:: Information supplied
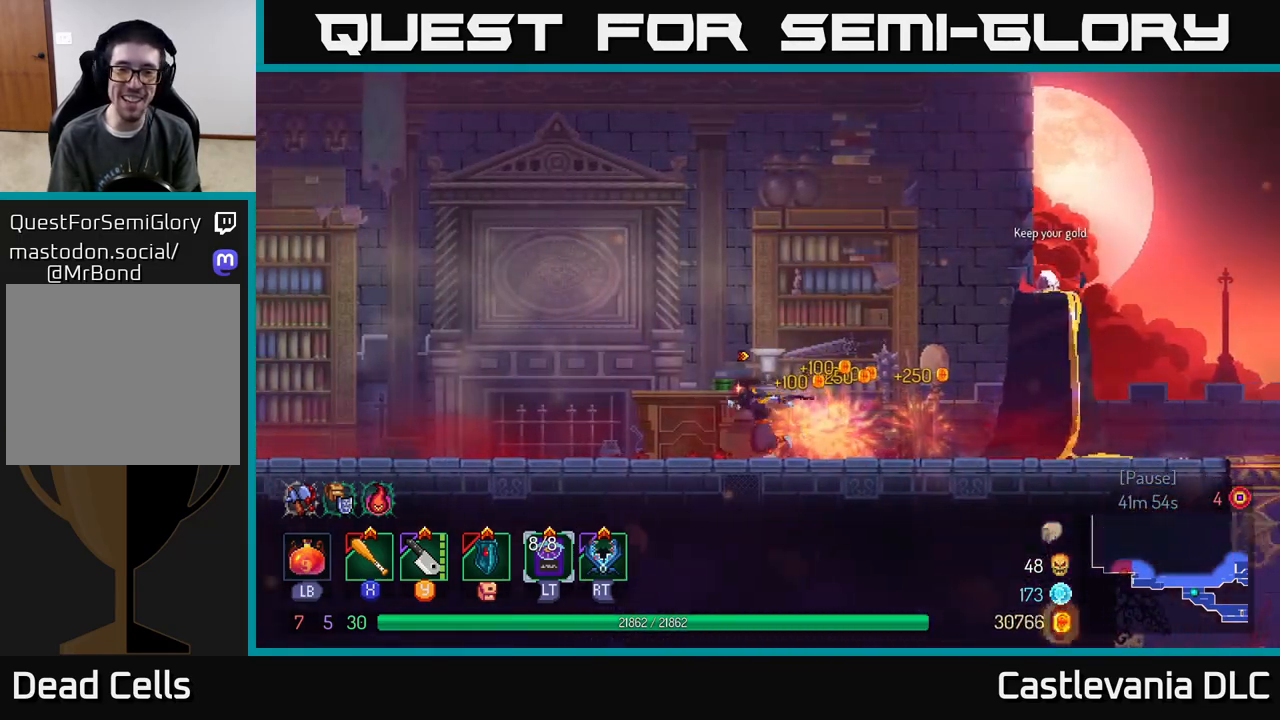
{"buttons": [], "left_stick": "center", "right_stick": "center", "events": [[183, "left_stick", "right"], [333, "left_stick", "center"]]}
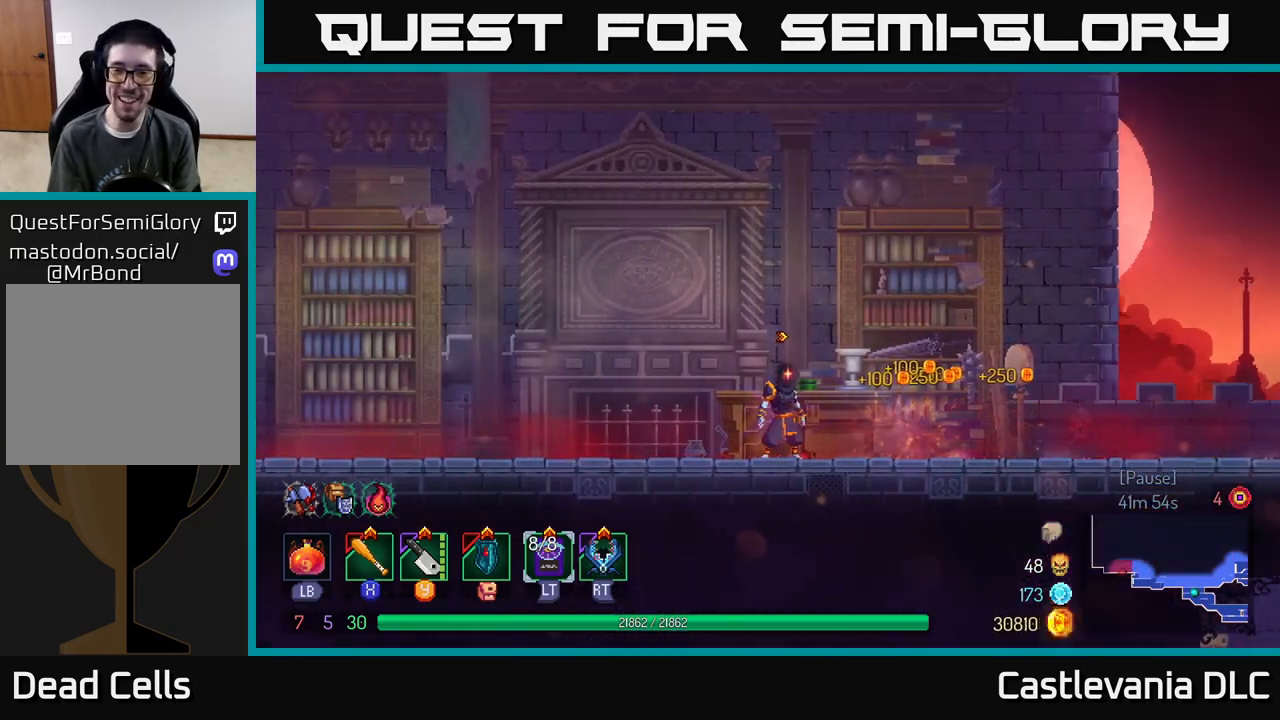
{"buttons": [], "left_stick": "left", "right_stick": "center", "events": [[300, "left_stick", "left"]]}
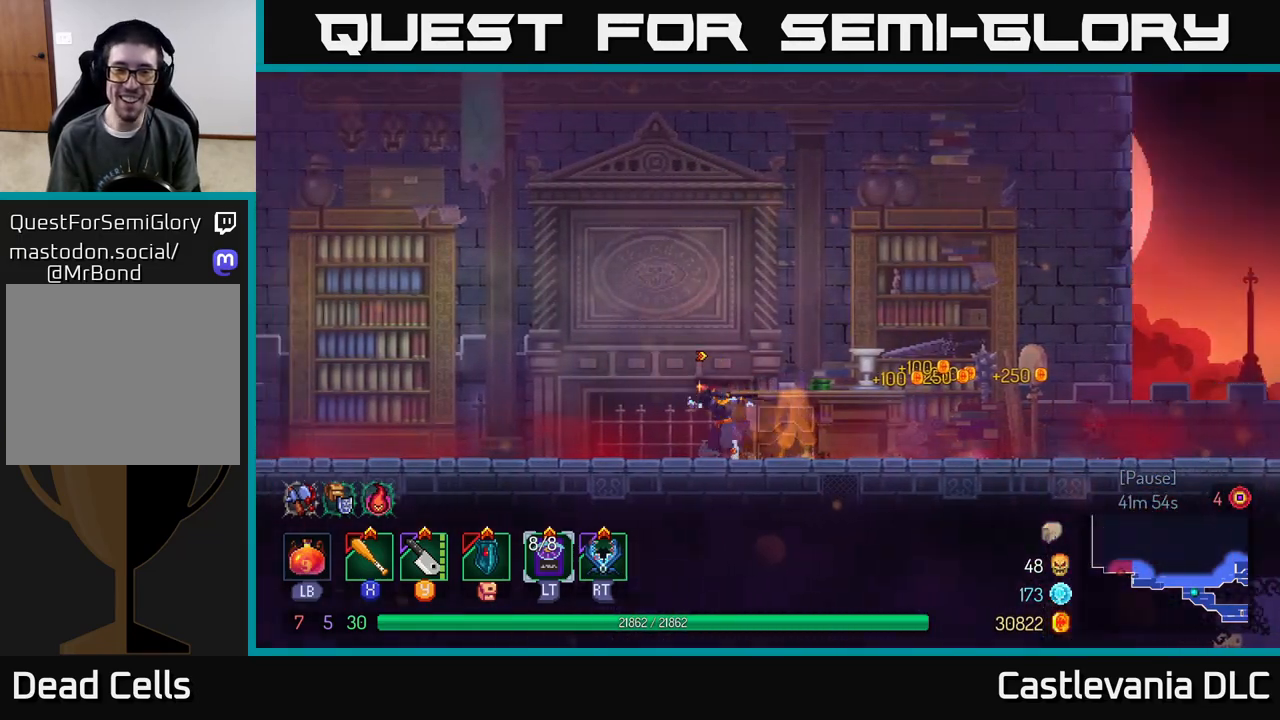
{"buttons": [], "left_stick": "right", "right_stick": "center", "events": [[350, "left_stick", "right"]]}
::::
▶ [Task directions] Repeat the data exactly as written, but without the pictures.

▶ [Answer space]
{"buttons": [], "left_stick": "center", "right_stick": "center", "events": [[183, "left_stick", "right"], [333, "left_stick", "center"]]}
{"buttons": [], "left_stick": "left", "right_stick": "center", "events": [[300, "left_stick", "left"]]}
{"buttons": [], "left_stick": "right", "right_stick": "center", "events": [[350, "left_stick", "right"]]}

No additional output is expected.